**PROBLEMS TO SOLVE**
**A.** Please copy the Wonder Woman thread again, starting at the words "## MA-Caver" and stopping after "Stars and Stripes?", and replace "costume" with "suit" throughout.
**B.** Write the next part of the Wonder Woman thread, picking up right after its final line.

**SOURCE EXTRACT**
——————————

# Here's Wonderwoman's New Look



## MA-Caver

> Last month, NBC's "Wonder Woman" reboot cast its titular superheroine,  with "Friday Night Lights" star Adrianne Palicki stepping into Lynda  Carter's invisible plane. Today, the production has released its first  image of Palicki in costume as Wonder Woman.
> http://tv.yahoo.com/blog/see-the-first-photo-of-adrianne-palicki-as-wonder-woman--2569


Well, I agree with the assessment that the costume as a serious crime-fighting outfit... ain't gonna work. Read some of the comments provided... seems fans aren't too happy either. One of them complained... There are no Stars and Stripes?

Another: Come on!   At least be realistic enough to give her top and shoes  something usefull.   If you don't want it campy then stay away from the  Pam Anderson-ish look!   She can be a sexy woman without heels and  pushing her boobs to her chin!   Who were the designers a bunch of  teenage boys?


----------



## Blindside

Well, practicality has never really been a strong aspect of WW's costumes.

——————————

**ENTRIES PROVIDED**
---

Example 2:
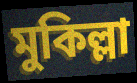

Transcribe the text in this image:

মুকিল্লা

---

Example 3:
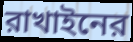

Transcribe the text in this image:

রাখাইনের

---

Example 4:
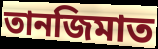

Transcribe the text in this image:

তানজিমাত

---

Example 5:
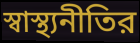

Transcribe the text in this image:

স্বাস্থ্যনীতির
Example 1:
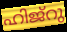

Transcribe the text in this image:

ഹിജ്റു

——————————

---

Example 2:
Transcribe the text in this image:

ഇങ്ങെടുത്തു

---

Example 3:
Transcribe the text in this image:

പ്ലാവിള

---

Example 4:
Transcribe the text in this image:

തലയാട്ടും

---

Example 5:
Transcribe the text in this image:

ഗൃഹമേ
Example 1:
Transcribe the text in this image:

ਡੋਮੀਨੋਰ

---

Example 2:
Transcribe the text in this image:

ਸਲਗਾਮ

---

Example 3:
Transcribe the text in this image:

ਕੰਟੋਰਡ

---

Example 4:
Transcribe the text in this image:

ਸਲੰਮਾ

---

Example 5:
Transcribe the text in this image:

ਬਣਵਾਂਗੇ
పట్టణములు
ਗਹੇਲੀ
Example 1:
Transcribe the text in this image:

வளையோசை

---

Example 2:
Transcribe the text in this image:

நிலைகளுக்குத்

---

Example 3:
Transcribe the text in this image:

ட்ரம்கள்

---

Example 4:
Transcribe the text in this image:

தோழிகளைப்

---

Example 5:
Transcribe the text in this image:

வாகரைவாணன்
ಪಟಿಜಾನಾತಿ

——————————

**RESULTS OF THE TASKS**
**A.**
## MA-Caver

> Last month, NBC's "Wonder Woman" reboot cast its titular superheroine,  with "Friday Night Lights" star Adrianne Palicki stepping into Lynda  Carter's invisible plane. Today, the production has released its first  image of Palicki in suit as Wonder Woman.
> http://tv.yahoo.com/blog/see-the-first-photo-of-adrianne-palicki-as-wonder-woman--2569


Well, I agree with the assessment that the suit as a serious crime-fighting outfit... ain't gonna work. Read some of the comments provided... seems fans aren't too happy either. One of them complained... There are no Stars and Stripes?

**B.**
----------



## billc

I would have to say, yes, the people who came up or at least approved the design were probably on the same mental level as teenage boys. They work in Hollywood afterall. With this level of decision making going into costume design, I forsee a short, if not cancelled before airing, television show.  I think because of the nature of her original costume and the move toward more realistic, modern, clothing, this is one costume you could transition into something more normal, and still keep the major themes of her costume intact.  Stars and stripes as a pattern for the shirt somehow and some nice, comfortable jeans, and some sensible shoes or boots.


----------



## Makalakumu

If the new Wonderwoman is also a jujutsu blackbelt, that would be hot.


----------



## MA-Caver

Well with THAT outfit it's (the show) going to be campy whether they want it to or not.


----------



## Omar B

Looks equally like the original WW costume and the modern version.









I have no problem with the uniform.  I would have expected a prettier girl to play the role, she's hot but she's no Amazon Princess carved from clay to be perfection.


----------



## LuckyKBoxer

its crap, the worst WW design ever...
I have seen Fan work that is better, and on smallville the outfit that lois lane wore would be a much much better design for a wonderwoman outfit.
I predict this show dies quickly...


----------



## Touch Of Death

Omar B said:


> Looks equally like the original WW costume and the modern version.
> 
> 
> 
> 
> 
> 
> 
> 
> 
> I have no problem with the uniform.  I would have expected a prettier girl to play the role, she's hot but she's no Amazon Princess carved from clay to be perfection.


She does kinda look like a sister on Paradise Island.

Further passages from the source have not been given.